Video by Maxïmo Park
- Released: 5 June 2006
- Genre: Post-punk revival Indie rock
- Length: 143 minutes
- Label: Warp

Maxïmo Park chronology
| Missing Songs (2005) | Found on Film (2006) | Our Earthly Pleasures (2007) |

= Found on Film =

Found On Film is a multimedia release by Maxïmo Park containing a DVD principally of live footage and a CD of live session recordings from the BBC. Like the b-sides compilation Missing Songs, it was released to complement the success of their debut album A Certain Trigger. The two discs come in a hardcover book case with several pages of photos taken by the band over the course of the tour for the album. The name is taken from the lyrics of the last single from A Certain Trigger, 'I Want You To Stay'.

== DVD contents ==
Found On Film: A Certain Trigger Tour Documentary.

Live At Brixton Academy

The music that plays over the end credits is an excerpt of the Field Music and J. Xaverre Remix of 'I Want You To Stay'.

Live At Newcastle Academy

Music videos for:

- Apply Some Pressure (Version 1, early demo video)
- The Coast Is Always Changing
- Graffiti
- Going Missing
- Apply Some Pressure (Version 2, commercially released video)
- I Want You To Stay

AOL live session videos for:

- I Want You To Stay
- Graffiti
- Going Missing

| No. | Title | Length |
|---|---|---|
| 1. | "Graffiti" |  |
| 2. | "The Coast Is Always Changing" |  |
| 3. | "Limassol" |  |
| 4. | "Postcard Of A Painting" |  |
| 5. | "I Want You To Stay" |  |
| 6. | "Signal And Sign" |  |
| 7. | "Kiss You Better" |  |
| 8. | "Now I'm All Over The Shop" |  |
| 9. | "Once, A Glimpse" |  |
| 10. | "Apply Some Pressure" |  |
| 11. | "The Night I Lost My Head" |  |
| 12. | "Going Missing" |  |

| No. | Title | Length |
|---|---|---|
| 1. | "Signal And Sign" |  |
| 2. | "Fear Of Falling" |  |
| 3. | "I Want You To Leave" |  |
| 4. | "Postcard Of A Painting" |  |
| 5. | "I Want You To Stay" |  |
| 6. | "Limassol" |  |

== BBC Live Sessions CD==

Total running time approx. 2 hours and 23 minutes.

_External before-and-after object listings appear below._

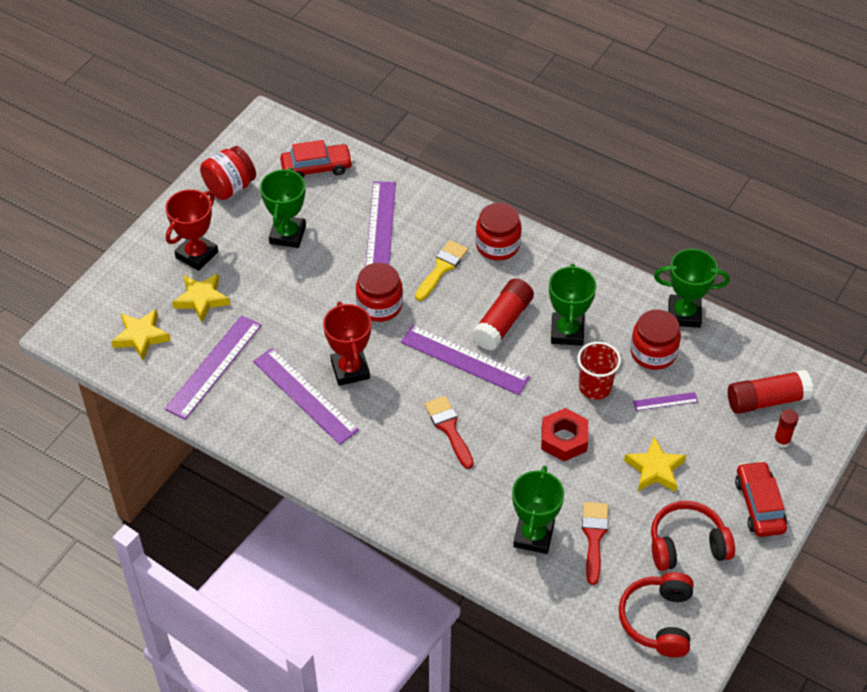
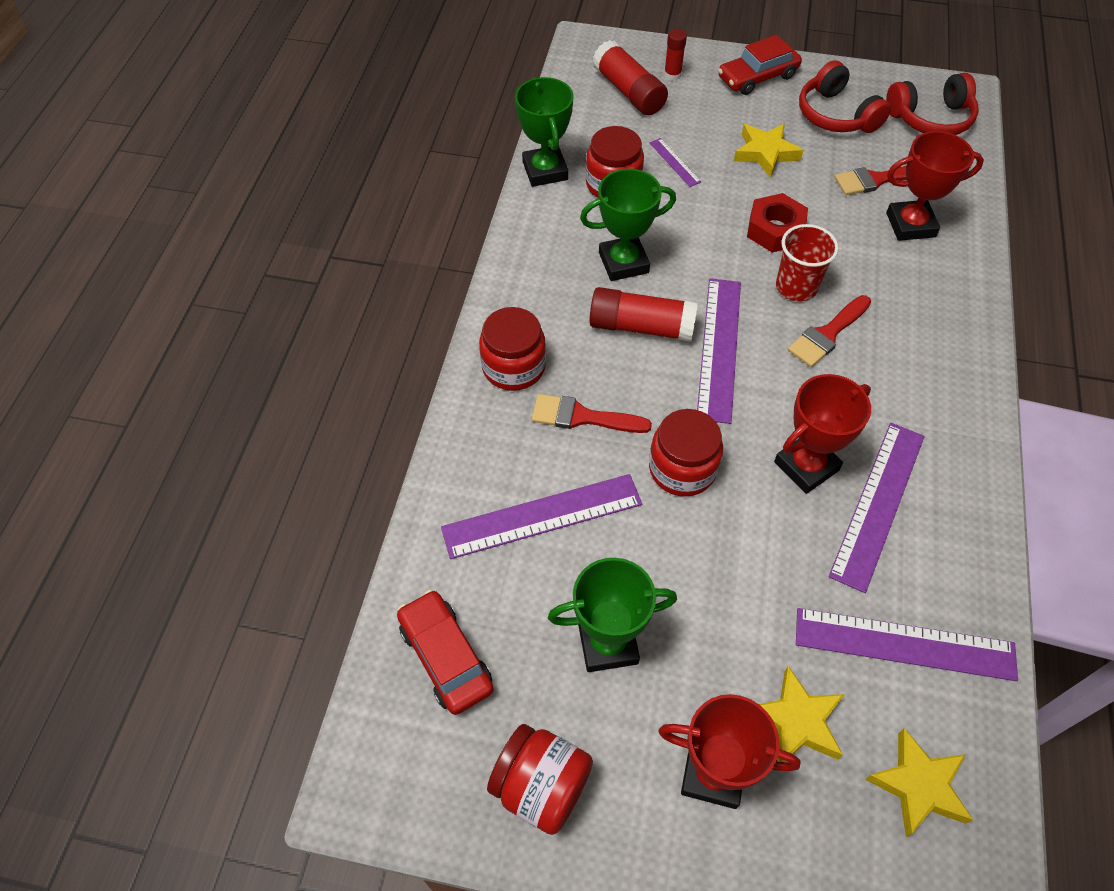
camera: 110 degrees left, 5 degrees up
(442, 268) = (582, 417): yellow brush -> red brush
(533, 536) = (910, 225): green trophy -> red trophy
(595, 387) = (689, 221): red cup -> red cup (796, 287)

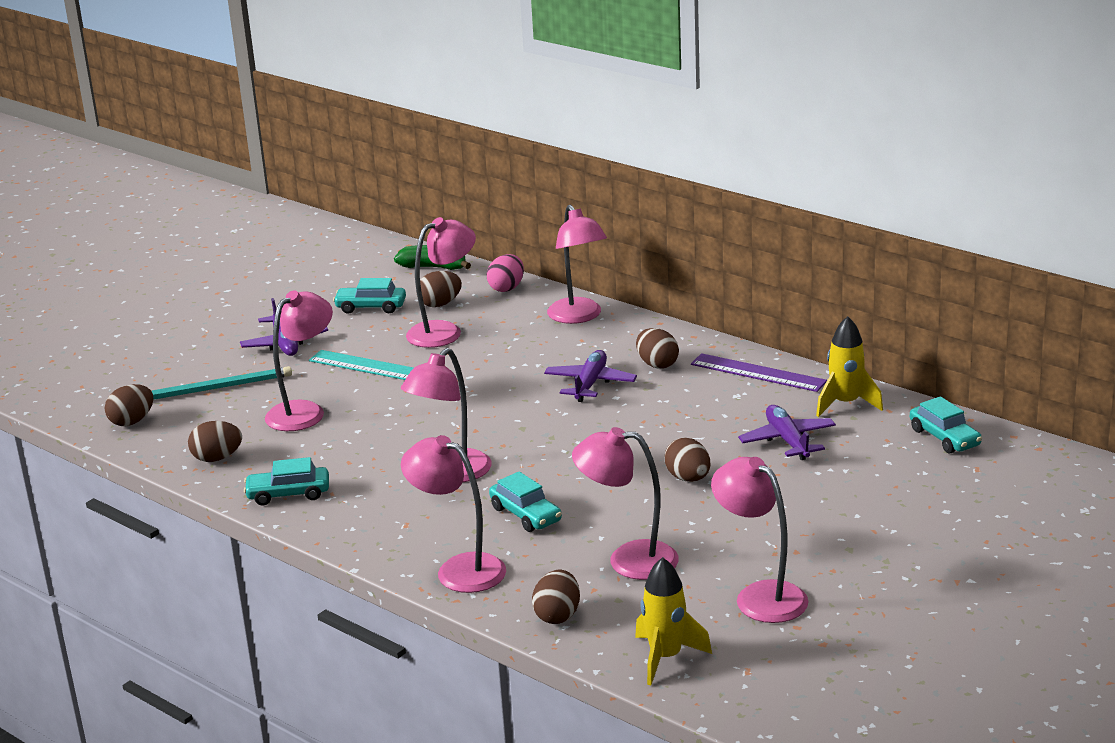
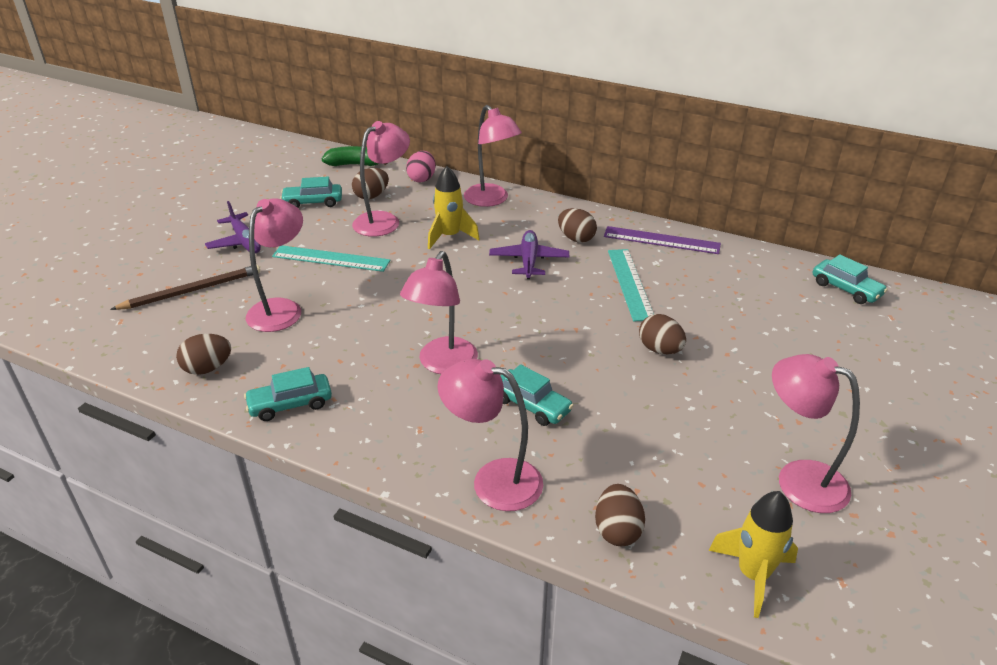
camera: 15 degrees left, 10 degrees up
(132, 421) = (113, 334): brown egg -> none
(217, 388) = (192, 291): turquoise pencil -> brown pencil
(628, 560) = (653, 449): pink lamp -> none
(693, 414) = (630, 283): none -> turquoise ruler
(787, 441) = (722, 303): purple plane -> none
(845, 404) = (747, 264): yellow rocket -> yellow rocket (449, 236)

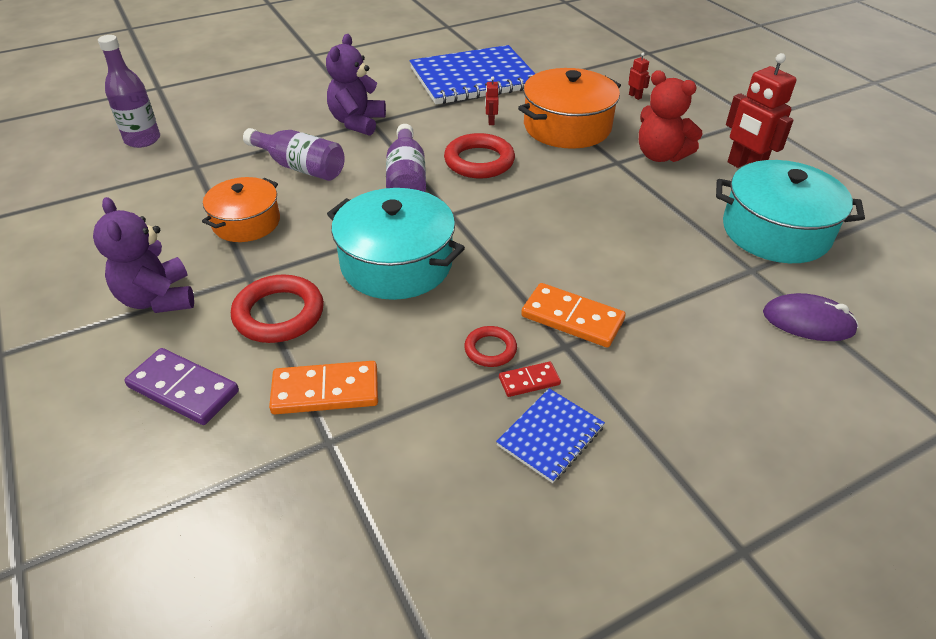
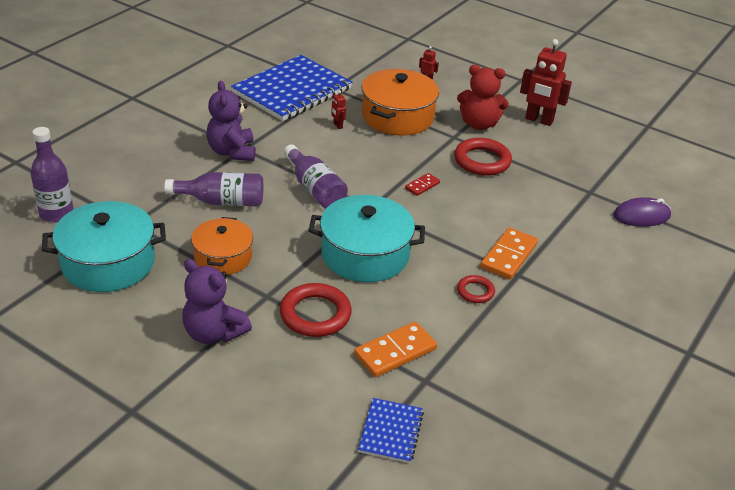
camera: 30 degrees left, 5 degrees down
(183, 389) = (298, 384): purple domino -> none
(479, 161) = (356, 161): red ring -> red ring (482, 161)
(529, 381) = (514, 303): red domino -> red domino (422, 186)
(550, 436) = (551, 330): blue notebook -> blue notebook (391, 432)
(572, 318) = (509, 256): orange domino -> orange domino turned 60 degrees counterclockwise
(775, 231) = (587, 161): turquoise pot -> turquoise pot (108, 263)

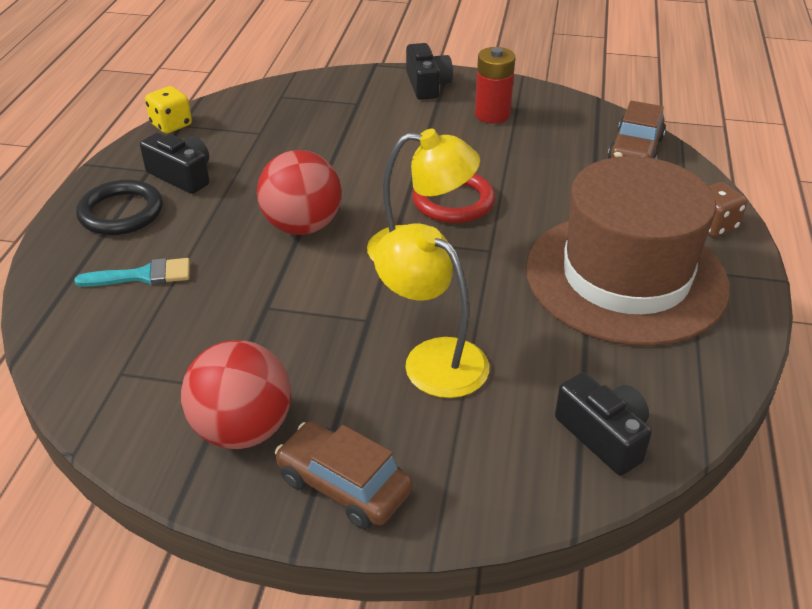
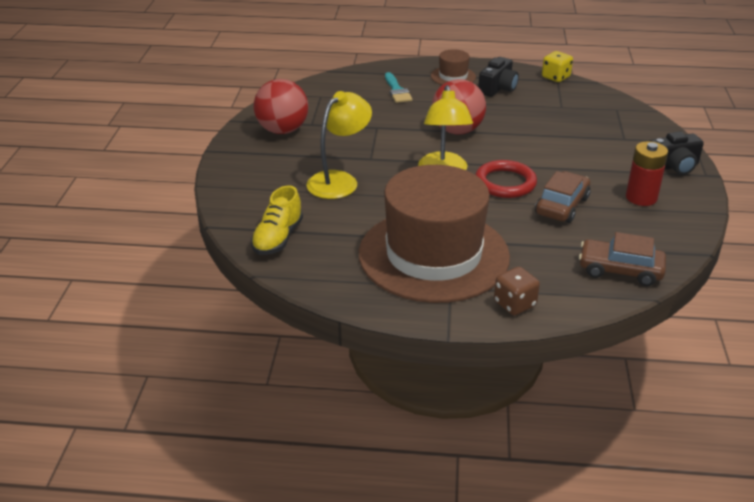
camera: 85 degrees right, 5 degrees down
(121, 212) = (453, 76): black ring -> brown hat
(344, 485) = (245, 159): brown car -> brown car (562, 206)
(603, 436) = (278, 238): black camera -> yellow shoe

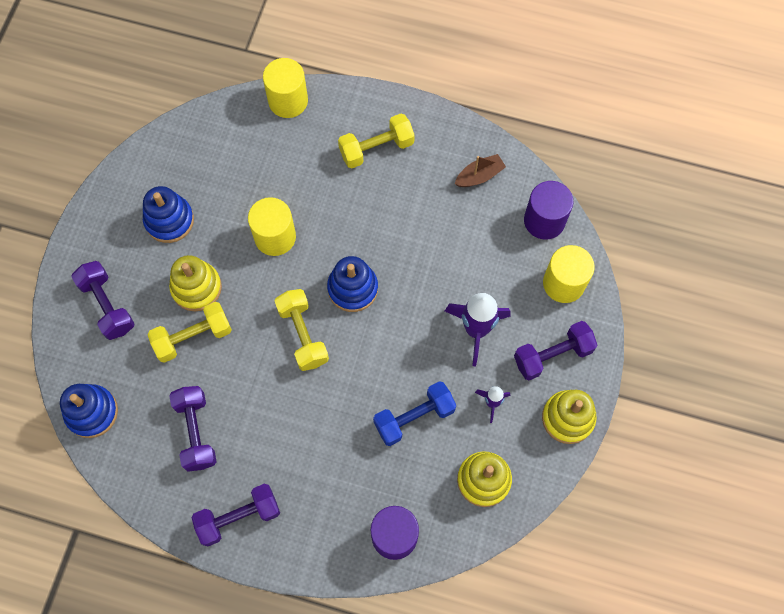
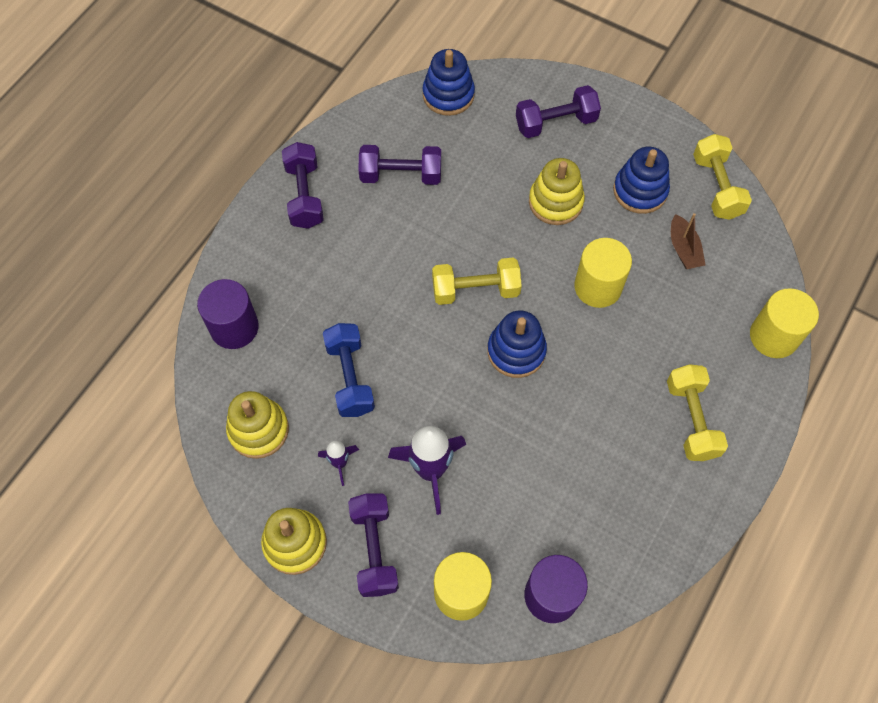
camera: 105 degrees right, 5 degrees down
(193, 337) = (501, 189): yellow dumbbell -> yellow dumbbell (717, 187)
(479, 176) = (630, 532): brown boat -> brown boat (683, 249)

| No. | Title | Writer(s) | Length |
|---|---|---|---|
| 1. | "The Coast Is Always Changing" | Lloyd, Smith | 3:13 |
| 2. | "Now I'm All Over The Shop" | Lloyd, Smith | 2:39 |
| 3. | "Apply Some Pressure" | Lloyd, Smith | 3:09 |
| 4. | "Kiss You Better" | Smith | 2:09 |
| 5. | "Graffiti" | Lloyd, Smith | 2:55 |
| 6. | "Surrender" (The only released version of this song) | Lloyd, Smith | 3:09 |
| 7. | "Going Missing" | Lloyd, Smith | 3:33 |
| 8. | "Shiver" (Cover version of the Natalie Imbruglia song) | Imbruglia, White, Solomon | 3:49 |
| 9. | "I Want You To Stay" (Lloyd, Smith) | Wooller, Smith | 3:41 |
| 10. | "Stray Talk" (Unlisted bonus track, recorded live at Duncan Lloyd's home) | Lloyd, Smith | 2:46 |

==Trivia==
A mistake on the back of the Found On Film DVD reads: "Live at Newcastle Academy (Filmed 10/12/06)", when they in fact played there on 10/12/05. The DVD got released a good four months before 10/12/06.

The Brixton Academy concert was originally shot for MTV. Filmed 17/02/05, it was directed by James Russell with seven cameras at his disposal.

The titular tour documentary, Found On Film, was made by Film Bee , a group of artist filmmakers and also friends of the band. It was shot exclusively on Super 8 film to intimately capture the excitement of the band's first major UK tour.